J’ai haï être enceinte.
Ok, haïr est un grand mot. Disons plutôt «je n’ai pas aimé être enceinte». Vous me jugez peut-être, chaque fois que j’ai osé le dire à voix haute devant quelques personnes, on m’a jugée.
Après tout, je n’ai aucune «bonne raison» d’avoir vu ma grossesse comme un purgatoire, une longue attente plate et souffrante pour rien. Pas de diabète de grossesse, pas de complications, même pas d’anémie ou de nausées sévères! J’étais jeune, en santé, (relativement) en moyens, bien entourée. Vraiment, on dirait que je me plains pour rien. C’est possible.
Moi aussi, je me suis trouvée capricieuse et anormale. Pourquoi toutes les femmes enceintes ont l’air de vivre un orgasme en flattant leur bedaine? Pourquoi les sacrifices que la grossesse exige ont l’air d’un méga party? Pourquoi, surtout, j’ai pas été invitée au fameux party? Celui qui te donne un beau teint, un air épanoui – limite débile léger – et l’approbation populaire, hein?

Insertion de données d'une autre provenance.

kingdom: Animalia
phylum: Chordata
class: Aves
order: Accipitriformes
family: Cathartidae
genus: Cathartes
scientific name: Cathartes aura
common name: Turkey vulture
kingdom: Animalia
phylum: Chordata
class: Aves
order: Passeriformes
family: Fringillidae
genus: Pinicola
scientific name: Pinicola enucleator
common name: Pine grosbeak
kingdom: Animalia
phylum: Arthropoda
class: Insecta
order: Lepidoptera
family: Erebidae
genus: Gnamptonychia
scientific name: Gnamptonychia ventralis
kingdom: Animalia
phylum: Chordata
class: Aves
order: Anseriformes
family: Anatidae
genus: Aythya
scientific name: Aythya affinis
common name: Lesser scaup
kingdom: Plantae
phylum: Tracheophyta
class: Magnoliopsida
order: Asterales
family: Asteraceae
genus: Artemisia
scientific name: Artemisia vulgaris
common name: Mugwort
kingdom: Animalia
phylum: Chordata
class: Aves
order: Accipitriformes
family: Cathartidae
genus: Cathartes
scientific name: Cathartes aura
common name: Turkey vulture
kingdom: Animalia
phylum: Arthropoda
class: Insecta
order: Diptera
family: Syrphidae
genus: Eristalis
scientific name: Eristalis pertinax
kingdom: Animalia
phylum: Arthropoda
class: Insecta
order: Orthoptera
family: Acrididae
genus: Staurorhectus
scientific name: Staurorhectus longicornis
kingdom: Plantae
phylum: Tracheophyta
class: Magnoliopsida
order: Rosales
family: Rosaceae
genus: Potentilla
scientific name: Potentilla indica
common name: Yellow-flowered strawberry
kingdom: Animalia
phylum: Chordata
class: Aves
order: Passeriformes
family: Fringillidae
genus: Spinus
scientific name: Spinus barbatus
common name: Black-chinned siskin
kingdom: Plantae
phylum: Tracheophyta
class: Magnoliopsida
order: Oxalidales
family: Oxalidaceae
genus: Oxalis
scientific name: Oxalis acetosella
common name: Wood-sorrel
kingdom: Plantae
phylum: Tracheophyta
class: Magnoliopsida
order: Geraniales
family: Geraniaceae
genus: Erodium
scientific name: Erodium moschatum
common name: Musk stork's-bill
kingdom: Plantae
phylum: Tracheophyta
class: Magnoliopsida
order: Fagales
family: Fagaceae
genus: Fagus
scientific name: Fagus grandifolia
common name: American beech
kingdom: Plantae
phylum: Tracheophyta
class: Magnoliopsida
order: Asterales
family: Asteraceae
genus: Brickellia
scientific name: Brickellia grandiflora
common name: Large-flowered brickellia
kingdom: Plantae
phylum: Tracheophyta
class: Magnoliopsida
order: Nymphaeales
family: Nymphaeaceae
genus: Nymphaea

Non, moi je me suis fait solidement chier, pardonnez mon langage. Arrêter de boire, de fumer, de manger des sushis, des fromages au lait cru, du tartare de boeuf. Me réveiller toutes les nuits avec des crampes de mollet de l’enfer, avoir peur des escaliers, régler ma vie et mes sorties selon l’horaire slack de ma vessie hyperactive, souffrir d’insomnie mais être constamment somnolente. Qu’est-ce que j’avais bien pu faire pour mériter ça? Parce que c’est comme ça que je l’ai vécue, ma grossesse : COMME UNE PUNITION.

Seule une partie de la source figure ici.